Les psychanalystes soulignent qu’une part de la jouissance érotique naît de la transgression et du vertige qui l’accompagne. Éros se nourrit du plaisir de la profanation et de la souillure. Mais quelle transgression proposer lorsque les limites sont bannies, lorsque la morale se liquéfie, lorsque la notion de péché tombe en totale désuétude ? Il n’est pas étonnant que l’abstinence retrouve certaines lettres de noblesse. « Ils s’aiment sans faire l’amour », comme le titre le journal La Croix (20 février 2024).

Éros se heurte inévitablement aux limites de l’accoutumance. Si le désir doit être canalisé, il doit aussi demeurer inventif, afin de ne pas mourir.

Le désir, pour être humain, n’a sens de désir que s’il y a une insécurité qui l’accompagne. Il faut qu’il y ait risque pour qu’il y ait désir, car le désir n’est jamais répétitif (Françoise DOLTO, L’homme et son désir, Christus, 71, 1971, p. 365). 

Éros met en lumière le paradoxe de notre humanité : d’un côté un besoin de sécurité, de prévisibilité et de fiabilité ; de l’autre une soif d’aventure, de nouveauté, de mystère, de risque et de danger.

La soumission impose de se laisser faire, de ne prendre aucune initiative, d'obéir, en somme, de ne plus rien contrôler. La définition même du lâcher-prise, que l’on expérimente dans la vie comme au lit, avec plus ou moins de succès.

En 1886, le psychiatre allemand Richard von Krafft-Ebing invente le terme « masochisme » pour décrire une tendance sexuelle typique : un sujet éprouve du plaisir à se soumettre, à se faire humilier, voire torturer par un autre individu, souvent du sexe opposé. Faut-il associer la libido à une pulsion de mort, comme le suggère Sigmund Freud ? Pourquoi certaines personnes associent plaisir et douleur, soumission et satisfaction érotique ?

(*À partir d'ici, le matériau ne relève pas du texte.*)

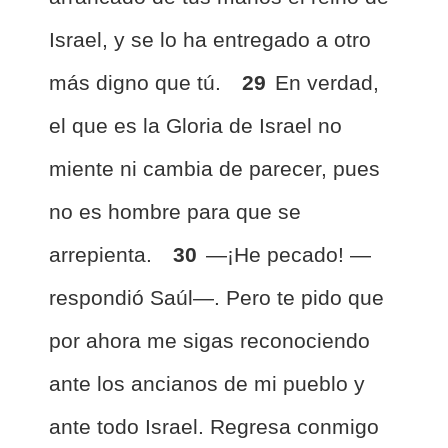
Israel, y se lo ha entregado a otro
más digno que tú.
29
En verdad,
el que es la Gloria de Israel no
miente ni cambia de parecer, pues
no es hombre para que se
arrepienta.
30
—¡He pecado! —
respondió Saúl—. Pero te pido que
por ahora me sigas reconociendo
ante los ancianos de mi pueblo y
ante todo Israel. Regresa conmigo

Éros flirte avec les pièges. Mais s’agit-il encore d’érotisme lorsque le désir se mue en pouvoir, lorsque le plaisir jaillit de la souffrance, de l’humiliation ou de la perversion ?

Pourquoi cette faiblesse de la volonté qui nous fait renoncer à un bénéfice lointain et abstrait, au profit d’une satisfaction immédiate ?

La plupart des sites internet valorisent l’activité sexuelle, car celle-ci entretient la forme et la santé. Elle est un vecteur de bien-être. Elle renforce les liens entre les personnes et réduit les sentiments d’isolement et de solitude. La sexualité s’apprend et les clés de la réussite s’enracinent dans la communication, la confiance et le respect. Les limites sont celles du consentement avec des mises en garde sur les séquelles de certaines pratiques. Le « permis-défendu » cède sa place à des conseils. À titre d’exemple, l’échangisme ou le sexe à plusieurs sont tolérés, mais le couple risque d’en pâtir ; la masturbation permet de découvrir son corps ; une aventure d’un soir est une fausse bonne idée ; la sodomie doit être pratiquée avec du lubrifiant et beaucoup de précautions ; la fessée érotique doit être utilisée à bon escient, tout comme les autres pratiques BDSM ; les sex-toys pour elle et lui remplacent avantageusement le poisson frétillant du Moyen-Âge ; enfin, le dirty talk (mots cochons) fait monter la température. Mais un des conseils qui revient est tout simplement de dormir en tenue d'Adam et d'Ève.

Pimenter la vie sexuelle dans une course à l’orgasme devient une obligation pour éviter de tomber dans l’ennui. Les fantasmes doivent néanmoins rester à leur place, car assouvir un fantasme risque de détruire son objet ; de plus, la réalité est bien moins excitante que l’imaginaire. Les sites s’accordent pour dire que la pornographie, source de fantasmes, doit être consommée avec modération.

Le danger de ces nombreux conseils serait de conclure un peu vite : « Après tout, pourquoi ne pas essayer de nouvelles expériences ? Si c’est fait avec amour… ». L'enjeu est de tenir la flamme de la passion allumée, car tous les couples sombrent dans une routine qui pousse à découvrir une herbe plus verte ailleurs.

Il revient à chaque couple de rester inventif tout en ayant conscience que l'éros n'est pas une divinité qui comblera le désir humain en plénitude.